We would have no argument with the idea of the eternal security of the believer if those who use the terms would use them as God does. That is, a "believer" is a faithful child of God who is "walking in the light, as He is in the light (1 Jn. 1:7), a sheep in the fold of Christ who is "hearing the voice of Jesus and following Him" (John 10:27-28). We contend that all the powers of evil on earth or in hell cannot cause a person to be lost who is following the voice of Jesus and doing His will. He has "eternal security." The questions, however, are: May a person who is a believer ever fall away from the faith or cease to be a believer? May a person's love for Christ grow cold? (Mt. 24:12). A person who was a 'goat' ceased to be a goat and became a sheep. May a person cease to be a sheep, and leave the fold? When we consider all the Bible warnings, we know that he can. So, in order to better understand the idea of being "sealed" and having an "earnest of the Spirit," let us examine those terms and see their meaning more completely.

There is little doubt that the term "earnest," from the Greek "arrabon" originally referred to what we call "earnest money" deposited by a purchaser as a down payment, and to be forfeited if the purchase was not complete, or the agreement broken.
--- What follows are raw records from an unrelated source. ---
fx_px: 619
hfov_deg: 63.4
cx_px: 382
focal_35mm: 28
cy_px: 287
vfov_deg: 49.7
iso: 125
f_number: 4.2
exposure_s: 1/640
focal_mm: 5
In the New Testament it is suggested that the Holy Spirit is given to a Christian as a divine pledge or down payment on the future blessings that God has in store for us.

Surely every Christian is at least dimly aware that every spiritual blessing he now has in Christ is but a foretaste, a sort of "down payment," of the life and blessings God has reserved in heaven for us "who are kept by the power of God through faith unto salvation reserved in heaven for us, ready to be revealed in the last time" (1 Pet. 1:4-5). Note that we are kept by the power of God, but it is through faith. The basic question with which we are dealing is, "Once the earnest money was given, did it necessarily follow that the thing purchased was unconditionally guaranteed?" The answer should be apparent whether one looks at any purchase today, or how the term applied in either the Old Testament or the New. There were and are terms of any contract, will or covenant. If one party does not abide by the terms, the earnest money that was put down is forfeit. Anyone who ever put up "earnest money" to buy a house may have discovered that.
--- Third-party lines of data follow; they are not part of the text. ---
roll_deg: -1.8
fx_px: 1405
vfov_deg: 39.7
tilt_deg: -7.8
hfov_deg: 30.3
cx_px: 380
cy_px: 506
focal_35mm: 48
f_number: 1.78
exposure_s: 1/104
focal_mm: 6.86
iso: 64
1 John 3:23-24 is one among many passages that teach that abiding in Christ is dependent upon keeping His commandments. If we grieve the Spirit (Eph. 4:30, quench the Spirit (1 Thes. 5:19), do despite to the Spirit (Heb. 10:29), then we may break the contract or the relationship that existed when the earnest was given.

Now let us examine briefly what is meant by the "seal." The noun "sphragio" and the verb, "sphragizo" are used in various ways to indicate ownership, security, authentication, etc., in a way that is very similar to how we use the word "seal" in the English language. We seal a letter by moistening the glue. A notary puts his seal on a document to attest to the fact that the party or parties involved actually gave the testimony indicated, or that the signatures are valid. When the tomb of Jesus was sealed (Mt. 27:66), it was for the purpose of fixing it so the body could not easily be removed. It was not meant to be broken, but note carefully that although it was not meant to be broken, it was. When we seal a letter, it is not meant to be opened before it gets to its destination, but it can be. When a notary puts his seal on an agreement, the agreement is not supposed to be broken, but it can be.
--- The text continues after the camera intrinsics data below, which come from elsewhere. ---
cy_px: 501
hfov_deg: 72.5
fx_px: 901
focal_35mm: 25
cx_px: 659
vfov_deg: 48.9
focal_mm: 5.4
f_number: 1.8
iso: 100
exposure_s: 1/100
When God gives the Holy Spirit to His children as an authentication that He has bought us, and we belong to Him, that seals an agreement that we have made with Him that we accept the authority of Jesus as Lord, and belong to Him forever. That in no way implies that we cannot break that agreement, and be unfaithful. When Abraham received "the sign of circumcision, as a seal of the righteousness of faith which he had" (Rom. 4:11) God was attesting to the fact that Abraham and his descendants who kept the ritual properly, and obeyed the law would be His special people. It did NOT signify that they could not break His covenant, be disobedient and be cut off from the blessings promised. Surely no person who reads the history of Israel could logically conclude otherwise.

To summarize: God has put His "stamp of approval" (seal) on us as His children by giving us His Spirit (Rom. 8:9; 1 Cor. 3:16). If we demonstrate that we are His by producing the fruit of the Spirit, then this seal shows that we are owned by Him and are under His protection and authority. We may fail to do that, "break the seal" and be lost. Even in the context of Ephesians 4:30-32 when Paul says we are sealed unto the day of redemption, he warns us not to grieve the Holy Spirit, and to be kind and forgiving. Jesus said that God will not forgive us if we do not forgive others (Mt. 6:14-18). So we must conclude that though He has sealed us with the Spirit, and the Lord knows who are His (2 Tim. 2:19), if we do not depart from unrighteousness we will be lost, or as we might put it, the seal will be broken.

The Holy Spirit is both an earnest (a foretaste of what God has in store for us) and a seal, but those terms do not refer to the same function or purpose, for the Holy Spirit as a seal is showing that we belong to Him and are under His authority and care, and the Holy Spirit as an earnest is to give us an idea of what we shall have as a result of belonging to Him.